The Scholar: St. Mary's Law Review on Race and Social Justice


Jonathan Bailyn


Without guidance from the Supreme Court, federal circuits have been left to develop a patchwork of theories of corporate standing for racial discrimination. This patchwork of theories has ultimately resulted in an unstable doctrine, as each court applies a different theory of corporate and racial identity and, from a different premise, reach a different conclusion. To stabilize the doctrine of corporate racialization and resolving conflicting circuit outcomes, the Supreme Court should step in and determine when a corporation has standing to sue for racial discrimination. To properly respond to both the epistemological conundrum of race and the ontological conundrum of corporate identity, the Court should look to the District of Columbia Circuit court’s opinion in Gersman v.
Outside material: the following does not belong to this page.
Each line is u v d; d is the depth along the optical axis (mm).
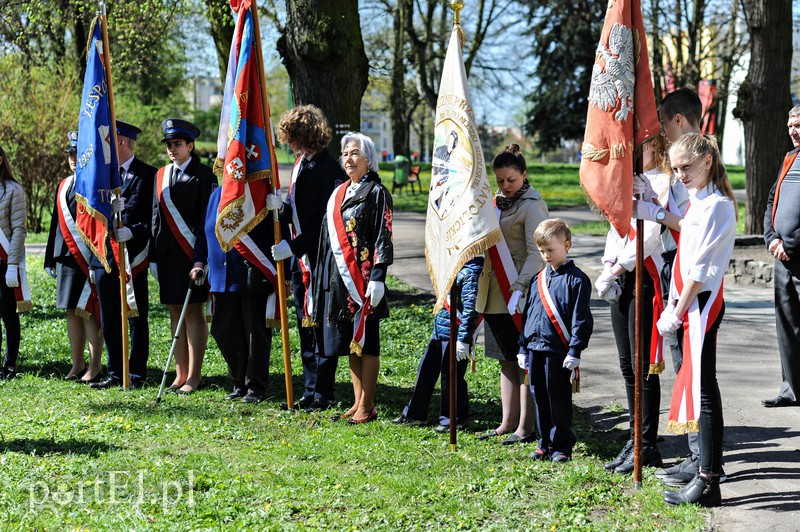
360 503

Group Health Association, Inc. and the First Circuit court’s opinion in Vergnes v. Seekonk Water District. Intertwining these cases’ analytical frameworks would create a doctrine which holds that corporations have standing to litigate civil rights claims when a person, with racially discriminatory intent, interferes with its right to contract. By focusing on the defendant’s perception, court’s no longer hold the burden of determining an entity’s race for purposes of standing, which in turn facilitates cleaner holdings. While admittedly this may frustrate corporate boundaries by permitting a corporation to assert a claim when it is harmed by discrimination against someone who may or may not classically constitute the corporation, courts are equipped to compare and contrast the quality of the relationships between the corporate plaintiff and the minority with whom it seeks a relationship.